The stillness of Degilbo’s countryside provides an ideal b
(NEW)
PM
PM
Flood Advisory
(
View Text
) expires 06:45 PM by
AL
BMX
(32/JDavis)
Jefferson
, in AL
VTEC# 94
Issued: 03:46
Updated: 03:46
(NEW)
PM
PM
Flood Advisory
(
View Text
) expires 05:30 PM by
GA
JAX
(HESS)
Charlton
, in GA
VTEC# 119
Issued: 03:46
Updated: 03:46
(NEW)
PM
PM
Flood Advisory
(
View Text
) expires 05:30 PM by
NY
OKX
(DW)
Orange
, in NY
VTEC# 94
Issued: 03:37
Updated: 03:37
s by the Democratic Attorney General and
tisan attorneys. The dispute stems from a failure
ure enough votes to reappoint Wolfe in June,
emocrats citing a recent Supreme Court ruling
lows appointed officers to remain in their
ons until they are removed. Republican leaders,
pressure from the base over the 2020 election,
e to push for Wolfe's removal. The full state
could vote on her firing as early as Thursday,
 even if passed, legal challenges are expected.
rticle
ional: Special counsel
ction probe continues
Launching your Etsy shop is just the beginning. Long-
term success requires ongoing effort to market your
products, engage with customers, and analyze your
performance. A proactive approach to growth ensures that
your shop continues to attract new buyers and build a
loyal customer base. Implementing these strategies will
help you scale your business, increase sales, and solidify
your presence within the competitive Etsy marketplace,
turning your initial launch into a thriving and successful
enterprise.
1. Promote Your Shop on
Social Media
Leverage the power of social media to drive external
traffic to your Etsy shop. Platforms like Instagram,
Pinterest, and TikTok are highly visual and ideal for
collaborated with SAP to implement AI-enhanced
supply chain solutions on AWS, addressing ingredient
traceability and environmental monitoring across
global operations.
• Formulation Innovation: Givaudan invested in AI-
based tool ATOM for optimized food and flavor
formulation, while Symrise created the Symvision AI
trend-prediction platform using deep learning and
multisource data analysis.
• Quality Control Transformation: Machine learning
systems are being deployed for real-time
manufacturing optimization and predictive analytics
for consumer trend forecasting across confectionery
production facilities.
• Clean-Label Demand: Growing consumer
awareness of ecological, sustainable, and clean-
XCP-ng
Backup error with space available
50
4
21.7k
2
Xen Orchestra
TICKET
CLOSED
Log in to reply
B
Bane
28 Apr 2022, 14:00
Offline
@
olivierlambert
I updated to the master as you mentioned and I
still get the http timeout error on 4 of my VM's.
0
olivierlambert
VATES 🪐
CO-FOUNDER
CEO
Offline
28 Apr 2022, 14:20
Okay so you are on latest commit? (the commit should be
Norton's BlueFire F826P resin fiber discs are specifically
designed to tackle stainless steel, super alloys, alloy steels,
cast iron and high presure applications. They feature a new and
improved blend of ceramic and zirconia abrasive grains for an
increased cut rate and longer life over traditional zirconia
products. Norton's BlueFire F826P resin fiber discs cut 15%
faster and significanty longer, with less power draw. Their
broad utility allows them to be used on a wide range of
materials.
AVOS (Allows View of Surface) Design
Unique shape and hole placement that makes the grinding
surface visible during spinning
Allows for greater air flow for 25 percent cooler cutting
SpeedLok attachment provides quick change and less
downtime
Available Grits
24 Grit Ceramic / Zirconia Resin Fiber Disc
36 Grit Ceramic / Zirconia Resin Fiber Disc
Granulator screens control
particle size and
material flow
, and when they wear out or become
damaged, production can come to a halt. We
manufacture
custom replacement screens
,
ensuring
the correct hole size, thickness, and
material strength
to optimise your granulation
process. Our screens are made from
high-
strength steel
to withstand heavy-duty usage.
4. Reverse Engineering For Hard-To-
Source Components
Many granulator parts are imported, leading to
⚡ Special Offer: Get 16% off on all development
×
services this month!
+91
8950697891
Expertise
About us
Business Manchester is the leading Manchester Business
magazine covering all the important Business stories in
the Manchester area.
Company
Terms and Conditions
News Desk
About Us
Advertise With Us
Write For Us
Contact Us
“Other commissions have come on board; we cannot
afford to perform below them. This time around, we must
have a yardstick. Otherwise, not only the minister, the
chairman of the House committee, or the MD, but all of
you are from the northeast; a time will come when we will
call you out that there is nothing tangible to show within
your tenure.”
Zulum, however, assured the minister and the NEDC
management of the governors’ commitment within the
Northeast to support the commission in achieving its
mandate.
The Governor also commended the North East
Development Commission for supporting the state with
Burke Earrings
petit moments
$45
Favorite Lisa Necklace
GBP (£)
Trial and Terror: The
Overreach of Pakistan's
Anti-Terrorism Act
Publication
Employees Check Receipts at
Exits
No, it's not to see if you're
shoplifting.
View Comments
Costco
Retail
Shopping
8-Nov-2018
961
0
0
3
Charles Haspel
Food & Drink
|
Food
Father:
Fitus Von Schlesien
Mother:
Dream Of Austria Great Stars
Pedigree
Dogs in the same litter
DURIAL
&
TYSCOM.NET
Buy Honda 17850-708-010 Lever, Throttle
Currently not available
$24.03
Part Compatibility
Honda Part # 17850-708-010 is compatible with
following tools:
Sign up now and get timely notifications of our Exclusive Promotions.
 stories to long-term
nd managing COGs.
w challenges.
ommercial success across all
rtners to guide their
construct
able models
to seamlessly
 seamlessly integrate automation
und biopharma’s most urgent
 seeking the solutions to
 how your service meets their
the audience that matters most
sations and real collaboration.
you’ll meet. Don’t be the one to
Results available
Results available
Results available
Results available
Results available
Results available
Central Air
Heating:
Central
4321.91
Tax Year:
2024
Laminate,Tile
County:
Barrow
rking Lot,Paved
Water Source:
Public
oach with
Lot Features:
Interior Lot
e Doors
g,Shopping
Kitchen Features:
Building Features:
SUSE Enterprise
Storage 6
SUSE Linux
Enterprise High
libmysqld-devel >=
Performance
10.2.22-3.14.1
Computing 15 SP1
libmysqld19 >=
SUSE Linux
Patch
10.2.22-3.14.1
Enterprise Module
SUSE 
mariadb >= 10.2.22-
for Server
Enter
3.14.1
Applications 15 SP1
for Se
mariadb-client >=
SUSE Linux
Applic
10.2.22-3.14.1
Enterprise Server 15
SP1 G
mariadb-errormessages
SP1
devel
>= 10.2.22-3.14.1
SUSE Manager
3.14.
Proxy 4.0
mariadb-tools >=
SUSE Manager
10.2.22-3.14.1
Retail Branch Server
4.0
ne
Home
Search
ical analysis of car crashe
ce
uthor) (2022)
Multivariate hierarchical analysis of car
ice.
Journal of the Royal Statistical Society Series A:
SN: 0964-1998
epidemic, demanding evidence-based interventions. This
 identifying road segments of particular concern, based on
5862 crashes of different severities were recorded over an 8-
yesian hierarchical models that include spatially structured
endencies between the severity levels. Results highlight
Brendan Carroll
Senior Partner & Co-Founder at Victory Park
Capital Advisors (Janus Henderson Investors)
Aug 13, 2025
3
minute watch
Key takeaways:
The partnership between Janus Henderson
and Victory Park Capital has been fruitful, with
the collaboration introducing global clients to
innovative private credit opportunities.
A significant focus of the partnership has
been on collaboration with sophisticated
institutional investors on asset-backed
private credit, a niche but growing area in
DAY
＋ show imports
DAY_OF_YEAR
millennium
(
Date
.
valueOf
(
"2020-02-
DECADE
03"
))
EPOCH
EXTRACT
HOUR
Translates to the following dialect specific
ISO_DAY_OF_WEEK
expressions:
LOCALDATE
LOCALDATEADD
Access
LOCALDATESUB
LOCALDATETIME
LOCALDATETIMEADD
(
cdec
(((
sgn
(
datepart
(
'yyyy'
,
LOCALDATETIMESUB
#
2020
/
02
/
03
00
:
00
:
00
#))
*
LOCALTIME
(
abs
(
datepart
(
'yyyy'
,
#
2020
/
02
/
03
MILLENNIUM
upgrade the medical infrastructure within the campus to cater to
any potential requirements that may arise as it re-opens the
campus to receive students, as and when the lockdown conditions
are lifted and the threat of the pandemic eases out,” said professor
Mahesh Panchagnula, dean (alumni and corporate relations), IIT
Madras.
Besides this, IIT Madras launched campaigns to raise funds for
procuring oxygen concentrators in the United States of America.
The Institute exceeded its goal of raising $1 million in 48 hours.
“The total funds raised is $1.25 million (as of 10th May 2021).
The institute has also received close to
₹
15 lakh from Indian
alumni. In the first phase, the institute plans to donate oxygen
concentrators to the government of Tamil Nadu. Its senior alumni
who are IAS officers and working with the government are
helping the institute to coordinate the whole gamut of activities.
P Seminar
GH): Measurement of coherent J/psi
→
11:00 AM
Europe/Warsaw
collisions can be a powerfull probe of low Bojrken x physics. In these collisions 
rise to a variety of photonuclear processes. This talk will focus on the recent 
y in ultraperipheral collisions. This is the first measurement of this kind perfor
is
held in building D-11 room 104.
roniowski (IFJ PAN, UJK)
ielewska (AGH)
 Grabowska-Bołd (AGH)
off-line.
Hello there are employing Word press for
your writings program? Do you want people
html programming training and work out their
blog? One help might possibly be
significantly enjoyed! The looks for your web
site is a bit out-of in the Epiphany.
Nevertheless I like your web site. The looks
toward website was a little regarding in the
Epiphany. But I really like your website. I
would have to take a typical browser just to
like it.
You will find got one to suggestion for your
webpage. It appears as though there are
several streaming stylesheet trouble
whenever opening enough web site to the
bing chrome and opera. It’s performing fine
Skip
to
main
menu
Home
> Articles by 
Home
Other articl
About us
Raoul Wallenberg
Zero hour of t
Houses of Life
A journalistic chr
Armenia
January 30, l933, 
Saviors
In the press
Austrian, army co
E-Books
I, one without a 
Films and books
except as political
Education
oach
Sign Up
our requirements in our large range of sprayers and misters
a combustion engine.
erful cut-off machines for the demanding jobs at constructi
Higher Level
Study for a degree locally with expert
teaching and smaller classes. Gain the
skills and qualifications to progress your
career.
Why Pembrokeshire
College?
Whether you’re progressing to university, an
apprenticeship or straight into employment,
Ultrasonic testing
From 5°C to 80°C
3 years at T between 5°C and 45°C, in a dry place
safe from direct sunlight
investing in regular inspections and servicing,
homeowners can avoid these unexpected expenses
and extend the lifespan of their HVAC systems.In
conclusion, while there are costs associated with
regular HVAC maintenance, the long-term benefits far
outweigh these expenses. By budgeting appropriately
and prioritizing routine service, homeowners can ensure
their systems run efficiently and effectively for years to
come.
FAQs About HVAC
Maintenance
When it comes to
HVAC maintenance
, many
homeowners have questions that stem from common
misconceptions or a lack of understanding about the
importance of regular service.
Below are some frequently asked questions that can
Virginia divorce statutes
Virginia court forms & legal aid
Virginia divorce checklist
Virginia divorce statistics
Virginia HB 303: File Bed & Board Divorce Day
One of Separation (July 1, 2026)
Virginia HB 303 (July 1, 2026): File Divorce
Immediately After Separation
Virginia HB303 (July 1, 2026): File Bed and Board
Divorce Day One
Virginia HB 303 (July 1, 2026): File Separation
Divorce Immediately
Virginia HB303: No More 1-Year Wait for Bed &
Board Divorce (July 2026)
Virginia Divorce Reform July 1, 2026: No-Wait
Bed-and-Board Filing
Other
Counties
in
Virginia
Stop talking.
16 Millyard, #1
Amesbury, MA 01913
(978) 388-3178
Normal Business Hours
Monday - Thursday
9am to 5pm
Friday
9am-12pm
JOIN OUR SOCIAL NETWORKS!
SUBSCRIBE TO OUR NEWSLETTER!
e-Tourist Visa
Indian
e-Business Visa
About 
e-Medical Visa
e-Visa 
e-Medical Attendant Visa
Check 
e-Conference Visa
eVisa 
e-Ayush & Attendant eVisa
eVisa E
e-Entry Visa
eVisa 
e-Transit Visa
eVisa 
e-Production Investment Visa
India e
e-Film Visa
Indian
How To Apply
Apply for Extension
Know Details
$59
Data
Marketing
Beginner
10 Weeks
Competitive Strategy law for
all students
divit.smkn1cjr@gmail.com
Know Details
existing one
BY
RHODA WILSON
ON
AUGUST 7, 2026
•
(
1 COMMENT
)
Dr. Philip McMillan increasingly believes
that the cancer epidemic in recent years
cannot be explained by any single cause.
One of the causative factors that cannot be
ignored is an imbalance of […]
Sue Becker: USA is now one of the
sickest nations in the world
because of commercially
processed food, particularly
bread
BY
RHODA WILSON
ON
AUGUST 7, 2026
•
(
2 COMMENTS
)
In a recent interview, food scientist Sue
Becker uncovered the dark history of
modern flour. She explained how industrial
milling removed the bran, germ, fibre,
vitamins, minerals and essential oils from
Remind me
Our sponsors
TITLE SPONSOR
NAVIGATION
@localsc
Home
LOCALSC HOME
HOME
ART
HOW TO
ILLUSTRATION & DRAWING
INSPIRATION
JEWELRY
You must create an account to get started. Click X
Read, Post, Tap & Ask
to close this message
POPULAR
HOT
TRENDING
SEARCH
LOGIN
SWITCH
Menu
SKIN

==========

## [Task statement]
Copy the lines above exactly. Start with the line containing "Favorite Lisa Necklace", end with the line containing "Dogs in the same litter", and include both.

## [Exercise output]
Favorite Lisa Necklace
GBP (£)
Trial and Terror: The
Overreach of Pakistan's
Anti-Terrorism Act
Publication
Employees Check Receipts at
Exits
No, it's not to see if you're
shoplifting.
View Comments
Costco
Retail
Shopping
8-Nov-2018
961
0
0
3
Charles Haspel
Food & Drink
|
Food
Father:
Fitus Von Schlesien
Mother:
Dream Of Austria Great Stars
Pedigree
Dogs in the same litter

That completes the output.